AVS 47th International Symposium
    Biomaterial Interfaces Thursday Sessions
       Session BI+NS-ThM

Paper BI+NS-ThM10
Protein Adsorption and Monocyte Activation on Ge Nanopyramids

Thursday, October 5, 2000, 11:20 am, Room 202

Session: Nanoscale Biology
Presenter: B. M@um u@ller, ETH Z@um u@rich, Switzerland
Authors: B. M@um u@ller, ETH Z@um u@rich, Switzerland
M. Riedel, ProBioGen, Germany
R. Hofer, ETH Z@um u@rich, Switzerland
E. Wintermantel, ETH Z@um u@rich, Switzerland
Correspondent: Click to Email
The performance of an implant material depends crucially on its surface architecture or morphology. The significance of topographic features with micrometer size on cell shape and function has been clearly demonstrated. The power of features on the nanometer scale is still under discussion. In order to get an insight into the responds of monocytes onto a well-defined substrate nanostructure, we have grown germanium nanopyramids on Si(100) in a natural way by epitaxial growth, i.e. without any lithographic technique.
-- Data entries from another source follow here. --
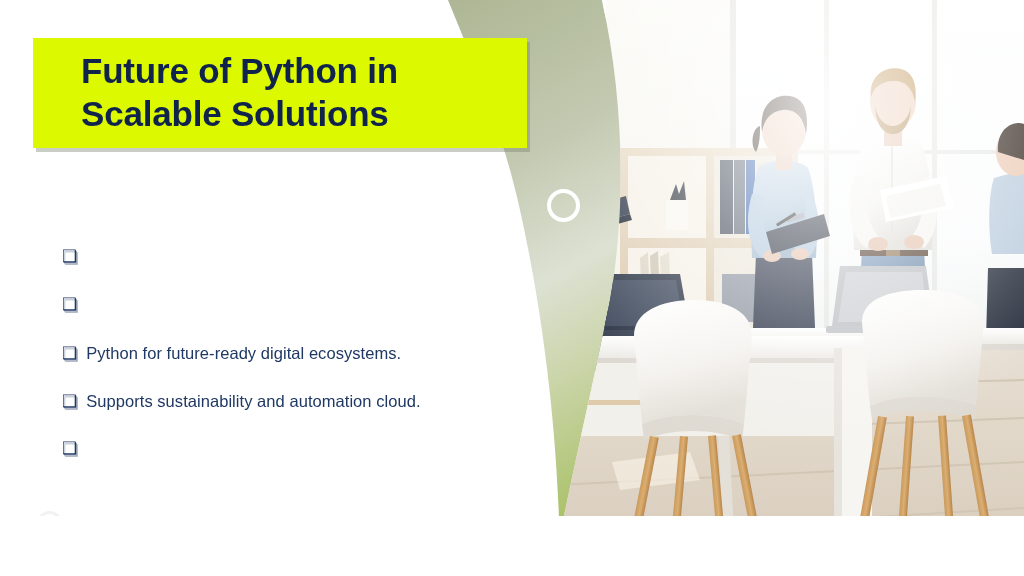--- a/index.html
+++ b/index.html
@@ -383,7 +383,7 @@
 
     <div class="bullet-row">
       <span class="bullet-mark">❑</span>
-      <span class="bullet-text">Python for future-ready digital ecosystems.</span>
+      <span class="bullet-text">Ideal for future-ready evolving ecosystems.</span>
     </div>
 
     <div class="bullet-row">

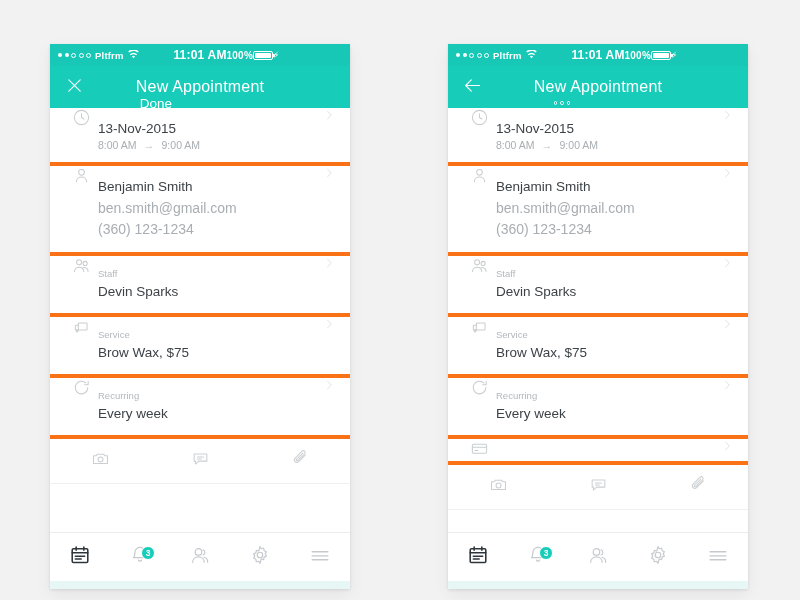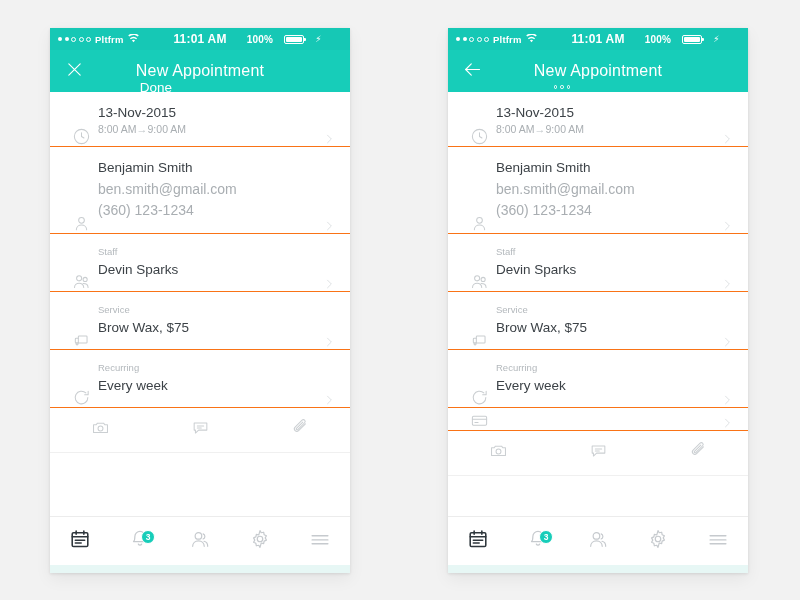--- a/index.html
+++ b/index.html
@@ -14,7 +14,7 @@
 
   .phone{
     position:absolute;
-    top:28px;
+    top:44px;
     width:300px;
     height:545px;
     background:#ffffff;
The density of the pyramids (hut and dome cluster) is adjusted varying the substrate temperature during deposition. The morphology of the oxidized pyramids is quantified by ex situ atomic force microscopy. To characterize the nanostructure roughness further, contact angles of water under dynamic conditions are measured in comparison with the bare Si wafer and flat Ge films on Si. The receding angles show a significant increase with pyramid density. The amount of the selected proteins g-globulin and albumin adsorbed on the nanostructures is determined spectroscopically with labeled proteins. It raises with pyramid density. The impact of nanostructuring on the biological activity of adsorbed g-globulin is addressed by immunosorption with an anti-g-globulin antibody. These data reveal that the amount of active g-globulin does not scale with the adsorbed one. Nanoscale roughness even decreases the activity. The in vitro assays with monocytes that allow studying specific aspects of inflammatory reactions of the body - an important aspect of the biocompatibility, are based on the monocyte-like cell line U937. After 5 days in vitro, the cell performance is characterized microscopically and by the secreted cytokines IL-1b, IL-1ra and TNF-a. For the CVD grown samples, a roughness increase leads to reduced cytokine expression. Consequently, implants with nanoscale roughness gives rise to less inflammatory reactions.